I know that there are some of you who would prefer to use real candles on your feather tree and wouldn't mind dousing it with a bucket of water should it catch on fire! However, I think I'll just do things my own way and relax; knowing that I can be sure the tree won't need such attention should I decide to take a nap or exit for a quick trip to the kitchen for cookies. Besides, my mother-in-law paid far too much money for this little feathered beauty for me to take chances with it!
- old steel coat hangers with paper tube bottoms
- cotton balls
- masking tape
- wooden tooth picks or wooden skewers
- white school glue
- Christmas feather tree candle holders, clip on type
- Krylon Glowz, glow-in-th-dark white spray paint or another brand if you find it lasts longer
- Exacto knife or single edged razor blade (You may need one of these to cut the cardboard tube.)
- Gather the supplies. You may need to substitute alternative paper tubing if you do not have the old type of hangers that I used. If cannot find the appropriate size, simple use toilet paper tubes. Cut these length wise, curl them until they are the proper diameter to fit snug inside the candle holders and tape the edges together with masking tape.
- Remove the tubes and cut them varying lengths to mimic real candles. I choose to make some of my candles shorter than others in order to give them the appearance of use.
- Cover the exterior of your cardboard candle with a layer of masking tape. Leave to top end of your tube uncovered so that you will be able to insert a fake wick later.

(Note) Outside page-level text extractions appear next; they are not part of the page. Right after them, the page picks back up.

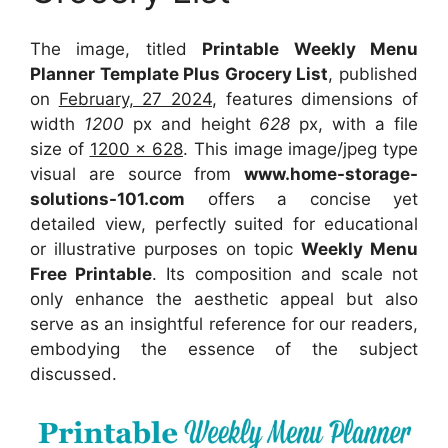
The image, titled
Printable Weekly Menu
Planner Template Plus Grocery List
, published
on
February, 27 2024
, features dimensions of
width
1200
px and height
628
px, with a file
size of
1200 x 628
. This image image/jpeg type
visual
are source
from
www.home-storage-
solutions-101.com
offers a concise yet
detailed view, perfectly suited for educational
or illustrative purposes on topic
Weekly Menu
Free Printable
. Its composition and scale not
only enhance the aesthetic appeal but also
serve as an insightful reference for our readers,
embodying the essence of the subject
discussed.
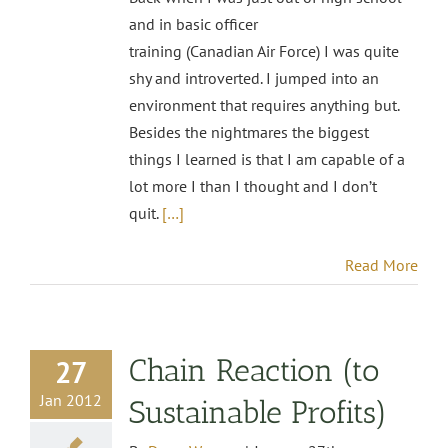
and in basic officer
training (Canadian Air Force) I was quite
shy and introverted. I jumped into an
environment that requires anything but.
Besides the nightmares the biggest
things I learned is that I am capable of a
lot more I than I thought and I don’t
quit.
[…]
Read More
Chain Reaction (to
27
Jan 2012
Sustainable Profits)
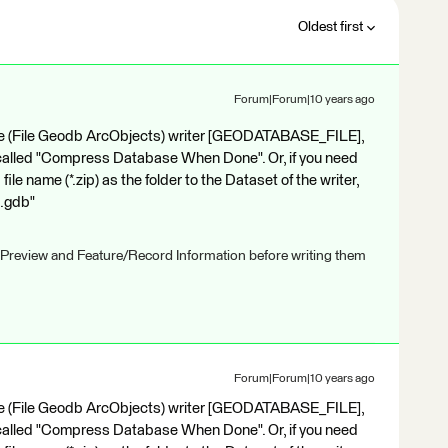
Oldest first
Forum|Forum|10 years ago
base (File Geodb ArcObjects) writer [GEODATABASE_FILE],
 called "Compress Database When Done". Or, if you need
ile name (*.zip) as the folder to the Dataset of the writer,
t.gdb"
 Preview and Feature/Record Information before writing them
Forum|Forum|10 years ago
base (File Geodb ArcObjects) writer [GEODATABASE_FILE],
 called "Compress Database When Done". Or, if you need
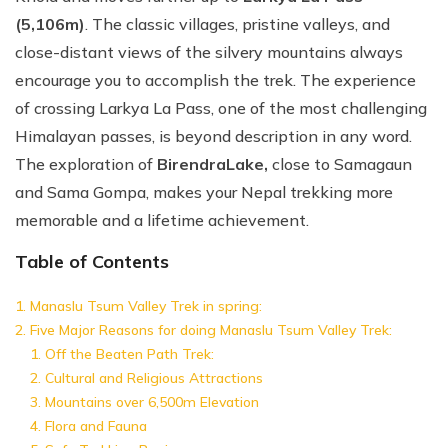
(5,106m)
. The classic villages, pristine valleys, and
close-distant views of the silvery mountains always
encourage you to accomplish the trek. The experience
of crossing Larkya La Pass, one of the most challenging
Himalayan passes, is beyond description in any word.
The exploration of
Birendra
Lake,
close to Samagaun
and Sama Gompa, makes your Nepal trekking more
memorable and a lifetime achievement.
Table of Contents
Manaslu Tsum Valley Trek in spring:
Five Major Reasons for doing Manaslu Tsum Valley Trek:
Off the Beaten Path Trek:
Cultural and Religious Attractions
Mountains over 6,500m Elevation
Flora and Fauna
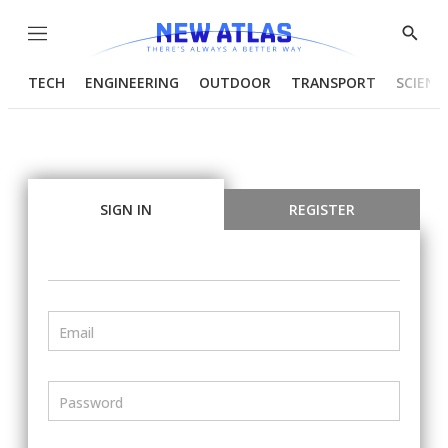
Menu
Show
Searc
TECH
ENGINEERING
OUTDOOR
TRANSPORT
SCIENC
SIGN IN
REGISTER
Email
Password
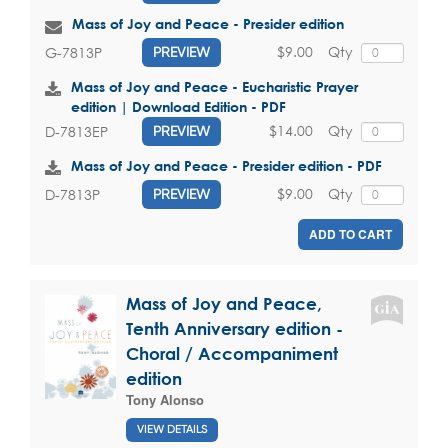
Mass of Joy and Peace - Presider edition
$9.00
Qty
G-7813P
PREVIEW
Mass of Joy and Peace - Eucharistic Prayer
edition | Download Edition - PDF
$14.00
Qty
D-7813EP
PREVIEW
Mass of Joy and Peace - Presider edition - PDF
$9.00
Qty
D-7813P
PREVIEW
ADD TO CART
Mass of Joy and Peace,
Tenth Anniversary edition -
Choral / Accompaniment
edition
Tony Alonso
VIEW DETAILS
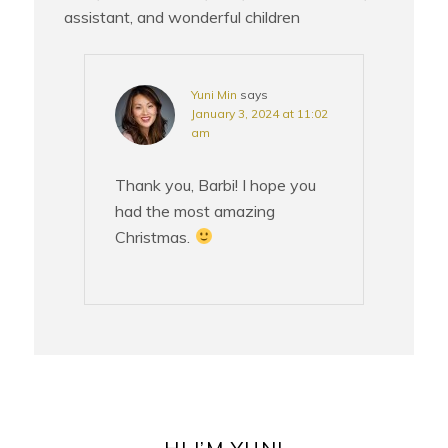
assistant, and wonderful children
Yuni Min
says
January 3, 2024 at 11:02
am
Thank you, Barbi! I hope you
had the most amazing
Christmas.
PRIMARY
SIDEBAR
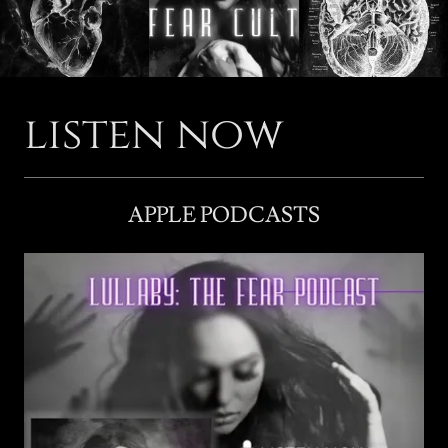
listen now
APPLE PODCASTS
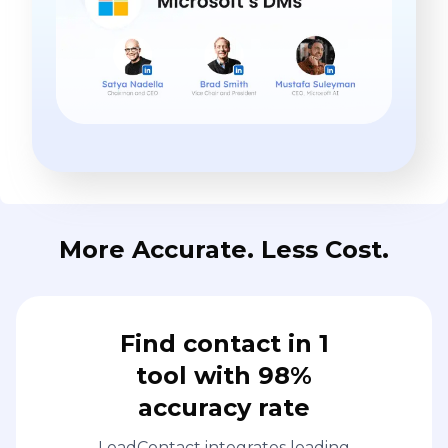
More Accurate. Less Cost.
Find contact in 1
tool with 98%
accuracy rate
LeadContact integrates leading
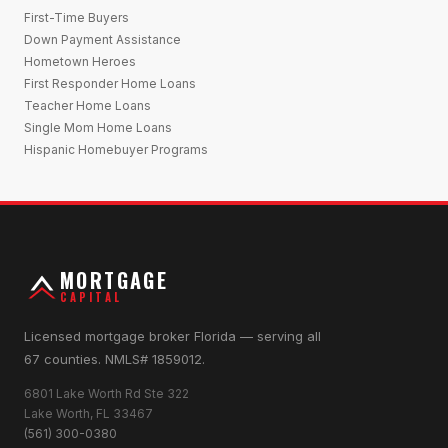
First-Time Buyers
Down Payment Assistance
Hometown Heroes
First Responder Home Loans
Teacher Home Loans
Single Mom Home Loans
Hispanic Homebuyer Programs
MORTGAGE
CAPITAL
Licensed mortgage broker Florida — serving all
67 counties. NMLS# 1859012.
6801 Lake Worth Rd Ste 322
Lake Worth, FL 33467
(561) 300-0380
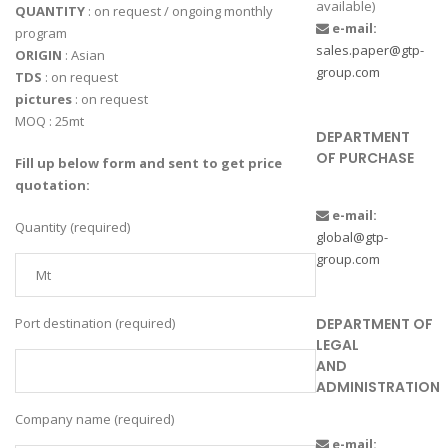
available)
QUANTITY
: on request / ongoing monthly
e-mail:
program
sales.paper@gtp-
ORIGIN
: Asian
group.com
TDS
: on request
pictures
: on request
MOQ : 25mt
DEPARTMENT
OF PURCHASE
Fill up below form and sent to get price
quotation:
e-mail:
Quantity (required)
global@gtp-
group.com
DEPARTMENT OF
Port destination (required)
LEGAL
AND
ADMINISTRATION
Company name (required)
e-mail:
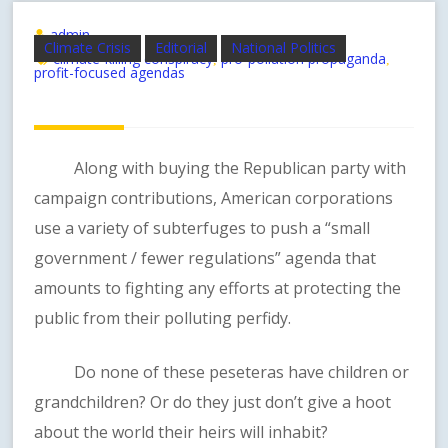
admin
Climate Crisis
Editorial
National Politics
climate-killing conspiracy
pro-pollution propaganda
,
,
profit-focused agendas
Along with buying the Republican party with
campaign contributions, American corporations
use a variety of subterfuges to push a “small
government / fewer regulations” agenda that
amounts to fighting any efforts at protecting the
public from their polluting perfidy.
Do none of these peseteras have children or
grandchildren? Or do they just don’t give a hoot
about the world their heirs will inhabit?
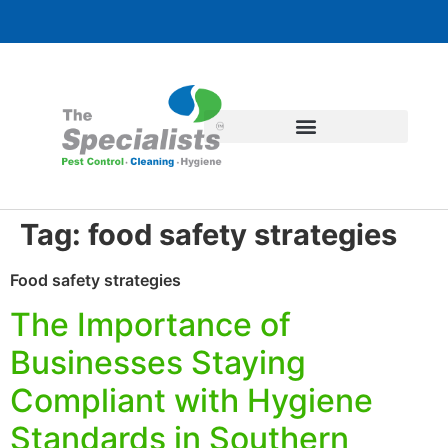
Tag:
food safety strategies
Food safety strategies
The Importance of
Businesses Staying
Compliant with Hygiene
Standards in Southern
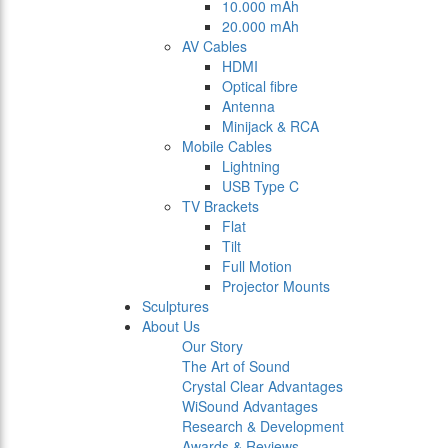
10.000 mAh
20.000 mAh
AV Cables
HDMI
Optical fibre
Antenna
Minijack & RCA
Mobile Cables
Lightning
USB Type C
TV Brackets
Flat
Tilt
Full Motion
Projector Mounts
Sculptures
About Us
Our Story
The Art of Sound
Crystal Clear Advantages
WiSound Advantages
Research & Development
Awards & Reviews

- Now cover the masked cardboard candle with white glue and carefully wrap each candle with two lagers of cotton batting. Add extra glue in between the applied layers.
- Roll out long "snake like" pieces of cotton batting to create the twist of the candle. Apply more glue to the candle in a serpentine twist pattern, like you would see on a candy cane. Spin the these snake like pieces up the sides following the spiral glue trail. Let the candle dry upright inside the clip candle holders. Apply a generous fourth coat of white glue to the faux candles and let them dry.
- Next you will need to twist tiny cotton batting flames onto the ends of your wooden tooth picks. These can be abstract in appearance as they are to look like tiny flames from a distance. I twisted two separate layers of cotton batting on the ends of each wick.
- Spray paint your wicks separately from the candles. You will need to coat them with Glowz every year perhaps. Keeping the wicks separate from the actual candles will allow you to replace the wicks over time should you need to.
- After following the specific guidelines given for the glow-in-the-dark paint, let these wicks dry and insert one into the top of each candlestick that is clamped onto your tree.
|Left, old steel coat hangers with paper tube bottoms. Right, Christmas feather tree candle holders, clip on type.|
|Left, here you can see I've put my pretend flaming wick into the hollow candle. Right, is a hollow, cotton batting candle without a wick.|
|more pictures of the completed cotton batting candles that I made for my feather tree this year.|
I know some of you think I have lost my mind with the scale of these candles, rest assured, I just took the pictures from downward angles in order to get closeups of the textures and shapes. The candles are not too large for the tree. These were measured against the real ones!
Just right is a photo taken of the same set of candles without weird angles. Looks different doesn't it? You thought I'd lost it making all of these ornaments didn't you? Rest assured, I just thought this picture on the right was a bit boring. This little tree will be beautiful come Christmas, don't worry.
More Cotton Batting Christmas Displays and Ornaments For You to Explore:
- Ice Skate Ornament
- Cute critters from Russia!
- Traditional, new wrapped figures
- Animated cotton figures: bunny, bear, snowman and fox
- Excellent handcrafted ornaments made with a variety of clay and cotton.
- Some lovely cotton figures newly made in this photo
Some of you may prefer to age your own versions of these candles. Just fill a spray bottle with some very strong brewed coffee and spritz the lot until you achieve the color that you like. I prefer to let my versions age naturally.